Updated: Jul 16, 2019
I found this article on TOUGHMONEYLOVE and some of the myths really rang true from comments I hear from clients or seminar attendees. I took a few of his myths and added my comments.
1. You spend more time monitoring your credit score than you do evaluating the performance of your investments.
In every seminar I give and almost every client I meet with I get asked about their credit score. Whether they want to know how to raise it or monitor it or if they should spend a monthly fee for insurance and monitoring. That energy should definitely be put towards monitoring your investments and understanding how they work instead. I am not a fan of paying a monthly fee to the credit agencies. Instead, open your bills and go online every week to check your bank balance.
2. You think re-paying a 401(k) loan is an investment.
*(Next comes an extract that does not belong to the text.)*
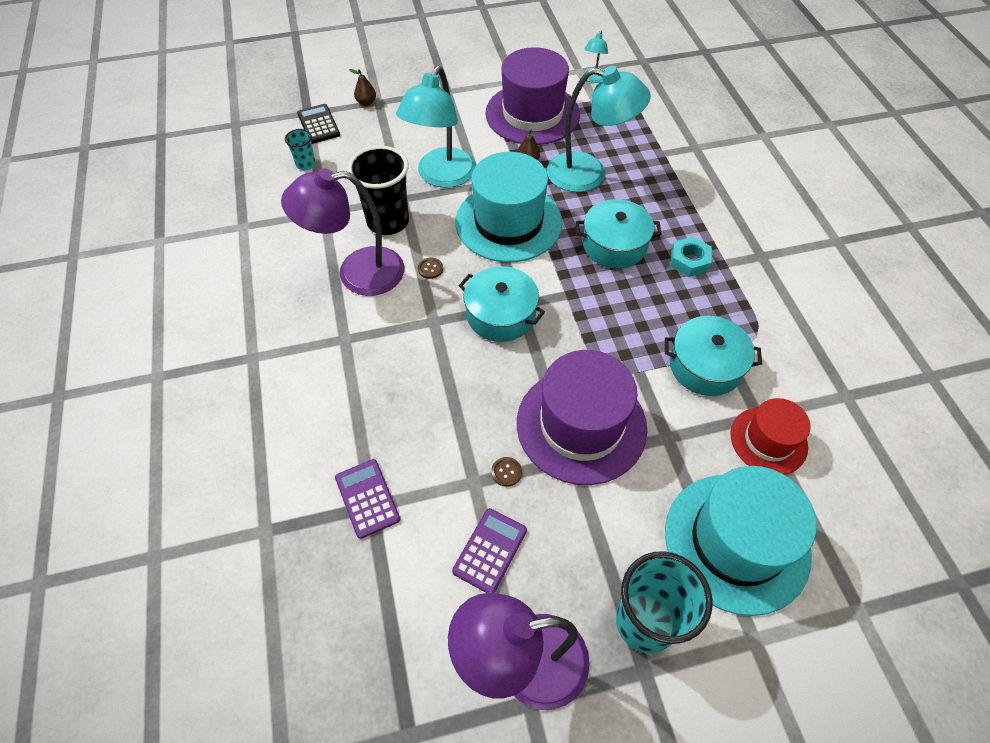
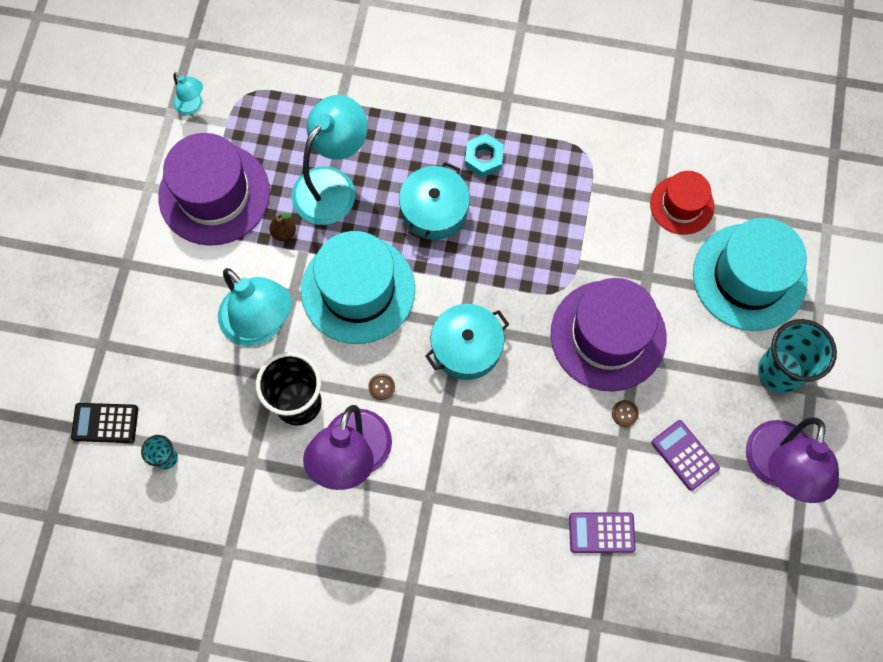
camera: 65 degrees left, 15 degrees up
brown pear [349,69,376,106] -> none
turquoise pot [665,316,762,396] -> none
My cardinal rule is you do not touch your 401(k). You will need that money when you get older. I have heard that it is ok to touch your 401(k) money if you want to buy a home. I disagree. Find that down-payment money elsewhere.
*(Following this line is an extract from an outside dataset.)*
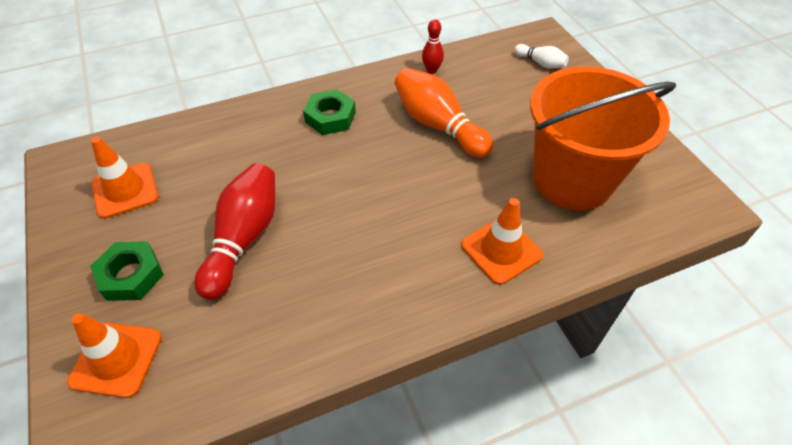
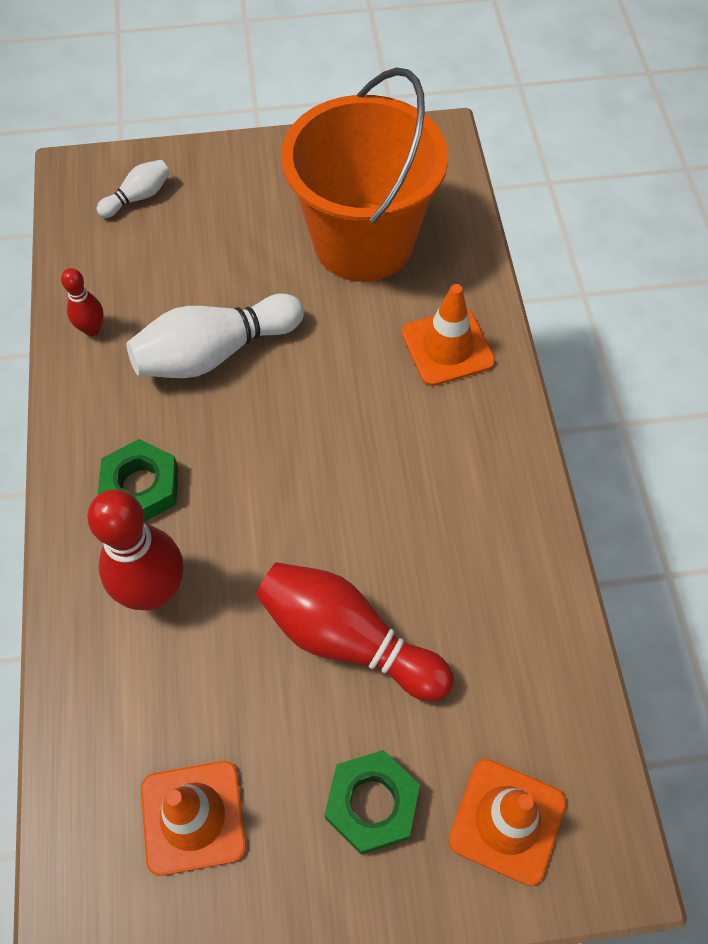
camera: 75 degrees left, 10 degrees up
orange bowling pin [395,68,493,158] -> white bowling pin [126,293,304,378]
none -> red bowling pin [87,489,183,610]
3. Instead of asking the price of the new car on the lot, you ask “how large will my payments be?”
This is directly from TOUGHMONEYLOVE. If a new car salesman can get you involved in this conversation, you are finished as a smart consumer. I’ve never asked this question because I pay cash for cars. Car dealers don’t like this because of all the money they make on financing. With all of the focus on payment size, it makes me wonder if car buyers can even do the math necessary to total their payments up.
4. You believe a cash-out refi is a debt reduction strategy.
Who hasn’t heard someone say that they were going to re-finance their mortgage so that they can pull cash out to “pay off debt”? Uh…what part of “debt” don’t they understand?
5. You are afraid to open your mail when the bills arrive.
Whenever I ask this question in a seminar, more hands are raised than not. One way to get around this is to deal with your money every week. If you open your mail as soon as it comes in, you will feel more on top of your bills and money issues. Try it.
6. Mr. FICO is your friend. Mr. Net Worth is a stranger.
How hard have you worked to save money into your 401(k), save for your down payment and put money in the bank? Probably really hard. Yet you don’t know how much it is worth or how much your investments are today? Treat your money (and yourself) with more respect. Make it a priority. Know your net worth.